Let's take a look at the output:

In [None]:
f.select(f.eval_1, f.eval_2).show(1)

The computation of the mAP metric is now simply a query over the evaluation output, aggregated with the `mean_ap()` function:

In [None]:
f.select(mean_ap(f.eval_1), mean_ap(f.eval_2)).show(1)

This two-step process allows you to compute mAP at every granularity: over your entire dataset, only for specific videos, only for videos that pass a certain filter, etc. Moreover, you can compute this metric any time, not just during training, and use it to guide your understand of your dataset and how it affects the quality of your models.

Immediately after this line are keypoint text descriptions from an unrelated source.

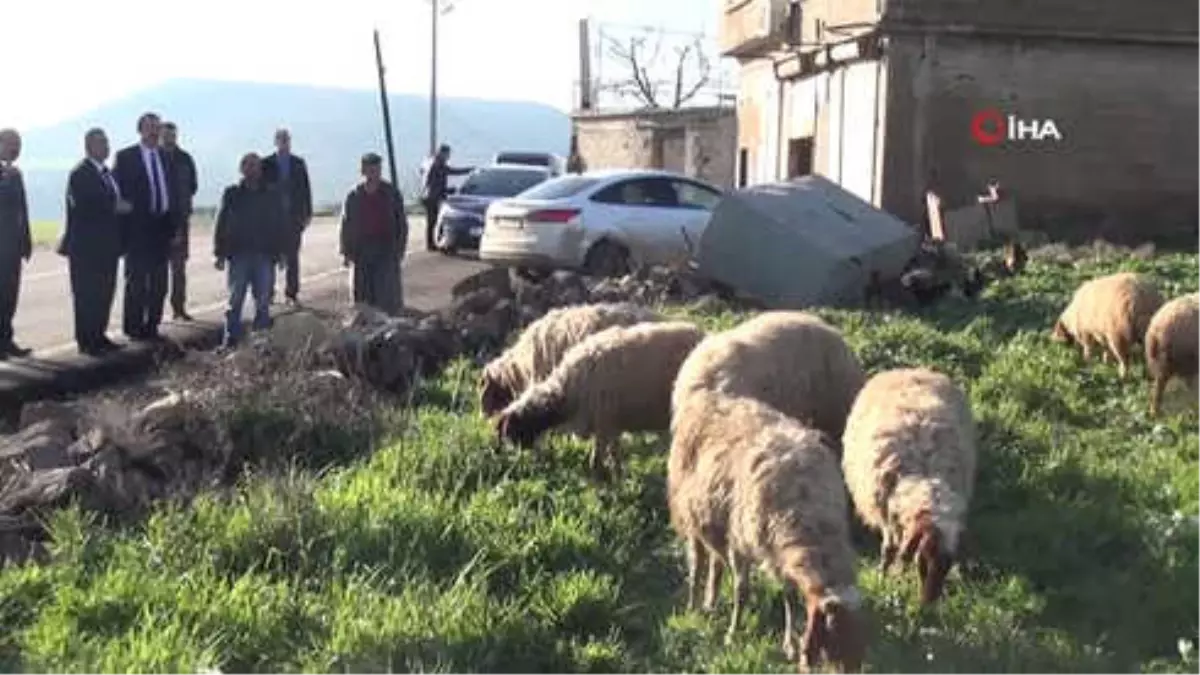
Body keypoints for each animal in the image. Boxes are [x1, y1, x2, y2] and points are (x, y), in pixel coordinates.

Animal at [494, 319, 700, 473]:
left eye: (511, 431)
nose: (521, 456)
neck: (567, 393)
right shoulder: (611, 423)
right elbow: (613, 453)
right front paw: (617, 474)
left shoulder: (604, 421)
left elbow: (598, 458)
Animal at [667, 389, 873, 667]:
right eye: (833, 637)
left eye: (859, 642)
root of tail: (711, 397)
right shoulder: (740, 542)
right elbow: (741, 590)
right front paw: (733, 634)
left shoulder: (780, 554)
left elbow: (789, 597)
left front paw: (789, 645)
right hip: (691, 513)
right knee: (697, 561)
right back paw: (693, 606)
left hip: (715, 520)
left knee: (715, 563)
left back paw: (710, 602)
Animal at [840, 367, 979, 605]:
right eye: (920, 562)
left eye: (946, 568)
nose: (927, 606)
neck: (925, 479)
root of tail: (912, 369)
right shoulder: (887, 516)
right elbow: (889, 550)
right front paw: (883, 577)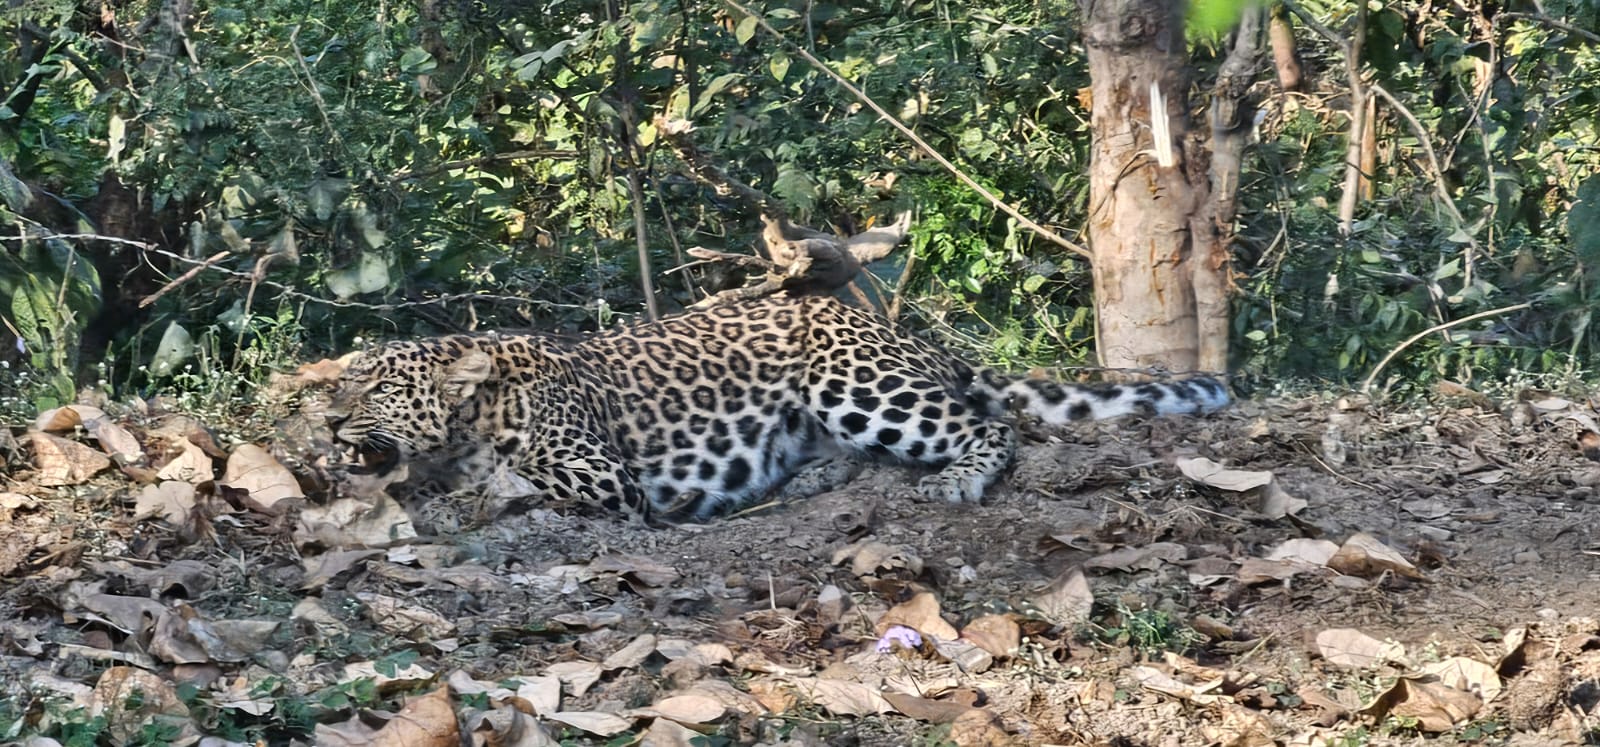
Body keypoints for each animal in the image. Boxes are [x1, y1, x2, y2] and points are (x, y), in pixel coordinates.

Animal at [324, 295, 1222, 524]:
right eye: (344, 382)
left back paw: (956, 480)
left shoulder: (605, 476)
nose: (329, 423)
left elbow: (511, 482)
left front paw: (456, 504)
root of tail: (904, 333)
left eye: (377, 388)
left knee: (988, 426)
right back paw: (803, 484)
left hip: (853, 381)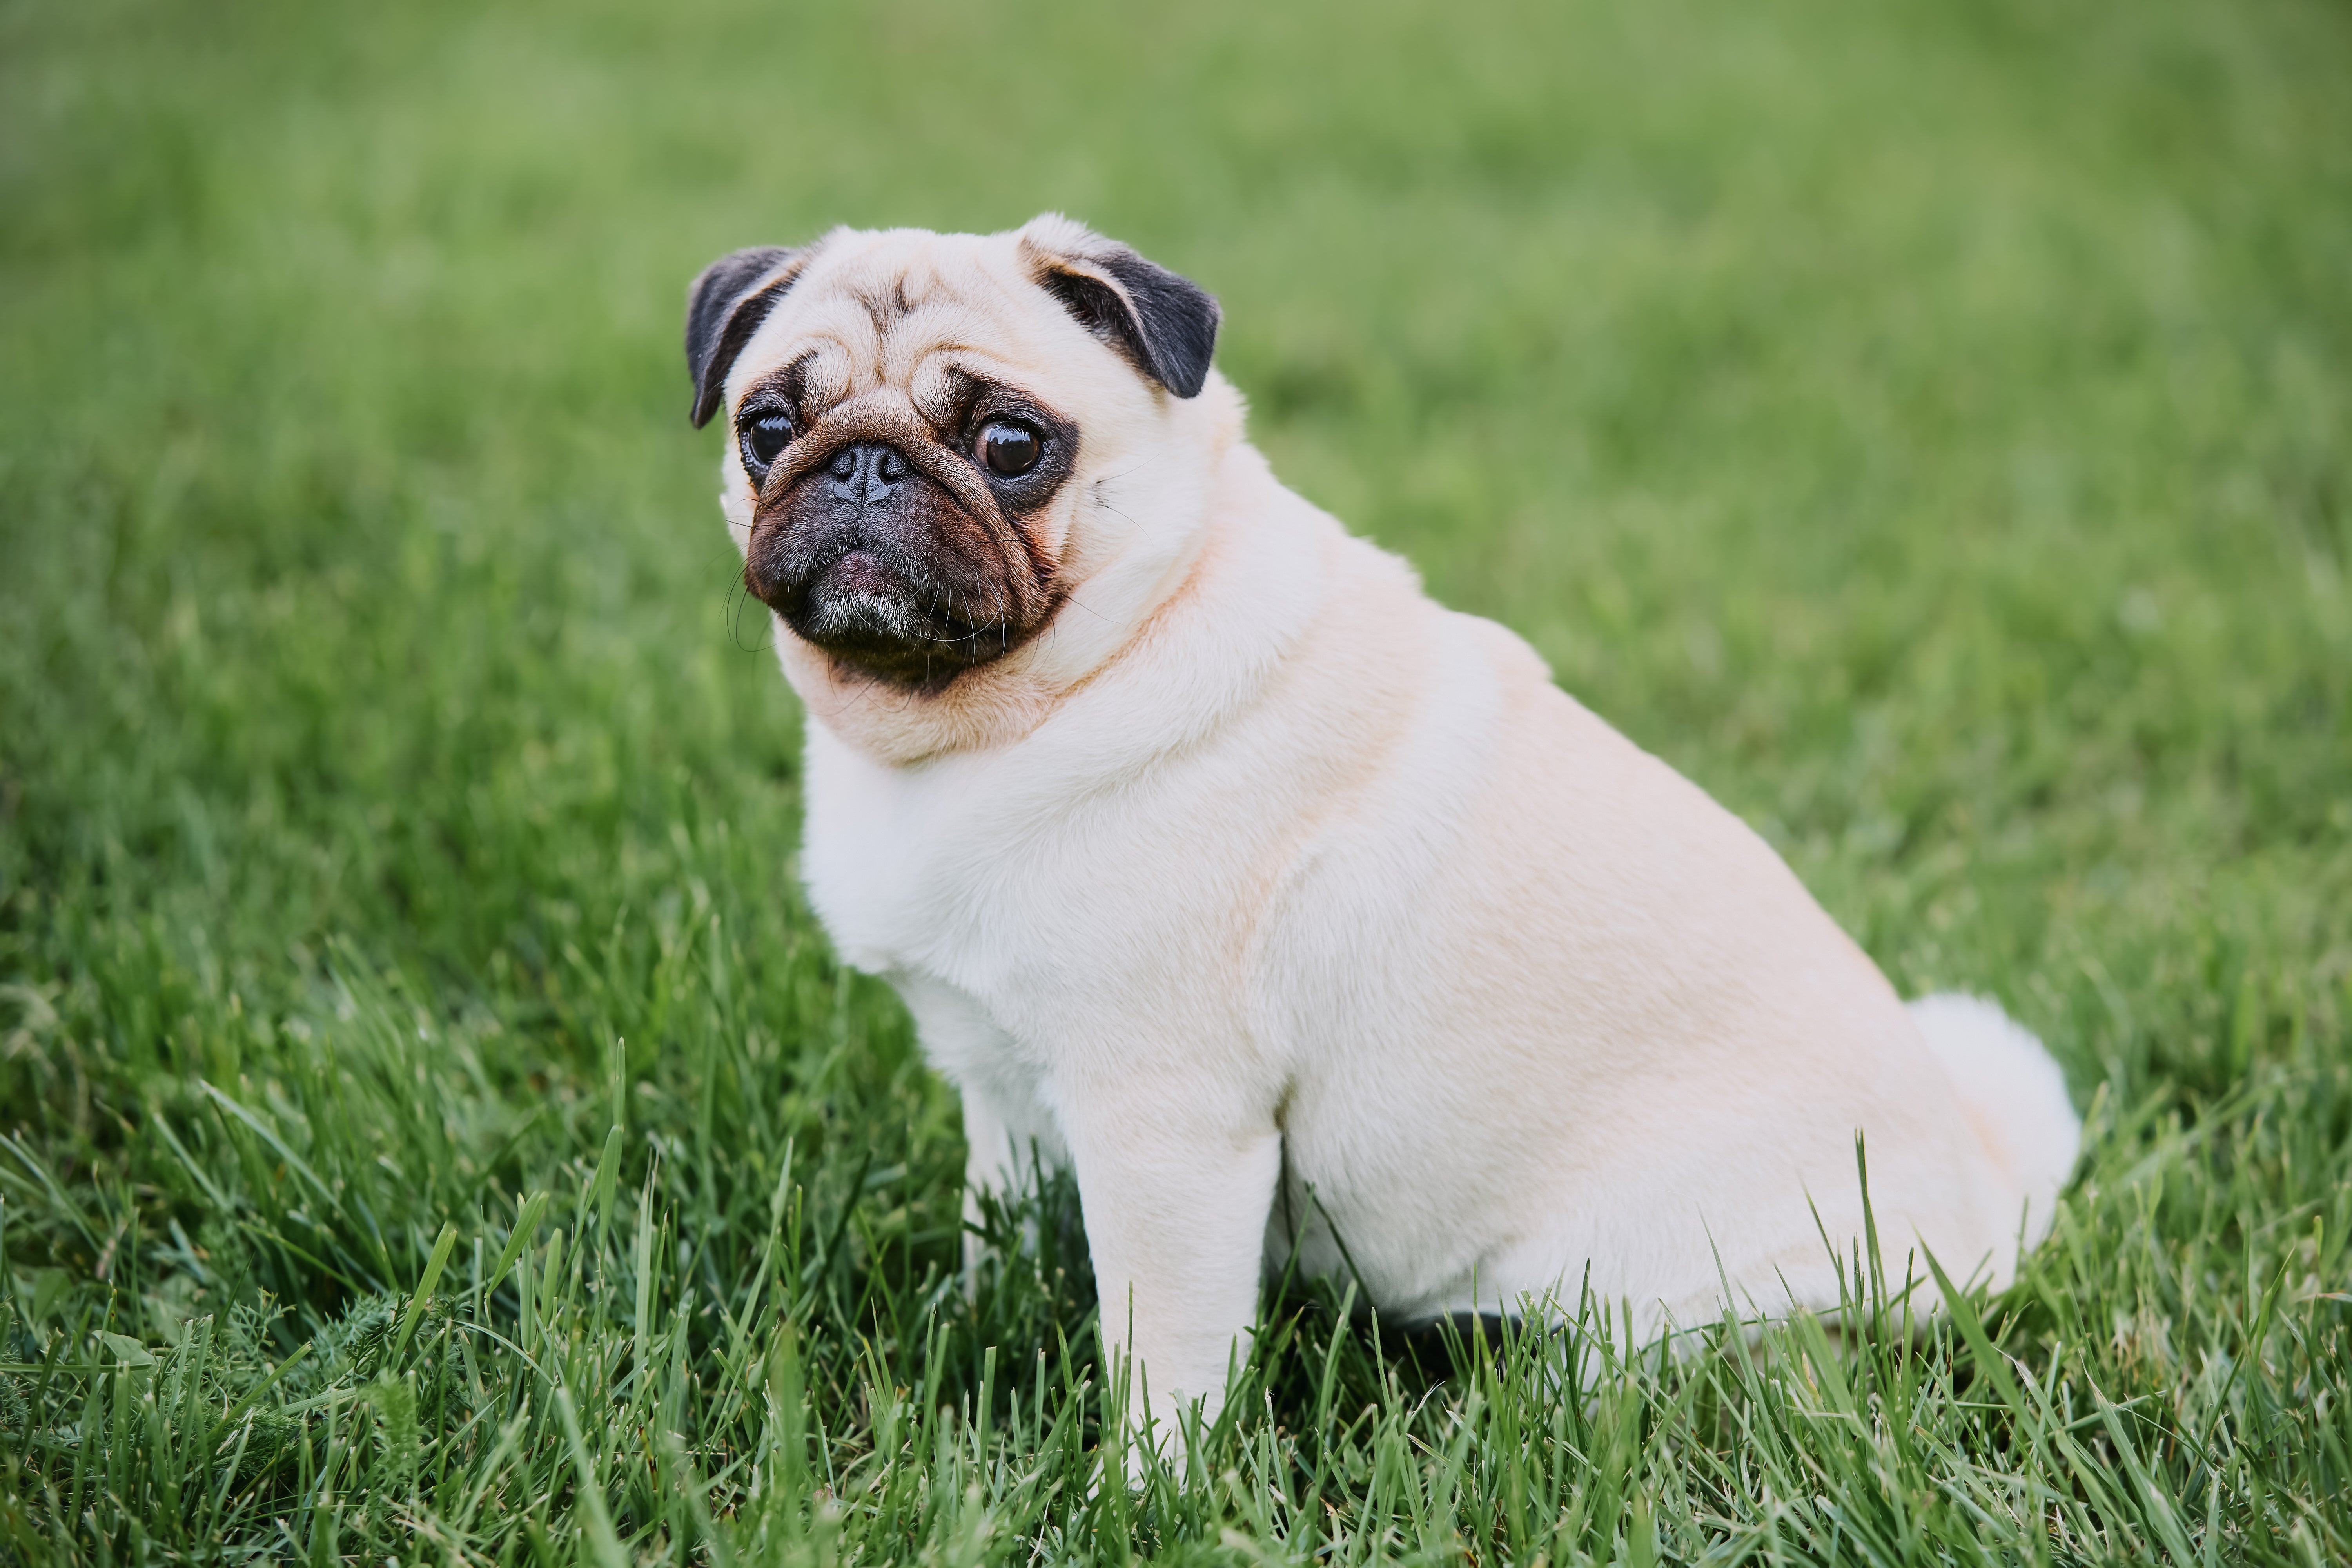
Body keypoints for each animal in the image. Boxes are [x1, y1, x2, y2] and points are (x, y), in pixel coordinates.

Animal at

# Exporting Detection Data as a COCO Dataset

In [None]:
@pxt.udf(return_type=pxt.JsonType(nullable=False), param_types=[pxt.JsonType(nullable=False)])
def yolo_to_coco(detections):
    bboxes, labels = detections['bboxes'], detections['labels']
    num_annotations = len(detections['bboxes'])
    assert num_annotations == len(detections['labels'])
    result = []
    for i in range(num_annotations):
        bbox = bboxes[i]
        ann = {
            'bbox': [round(bbox[0]), round(bbox[1]), round(bbox[2] - bbox[0]), round(bbox[3] - bbox[1])],
            'category': labels[i],
        }
        result.append(ann)
    return result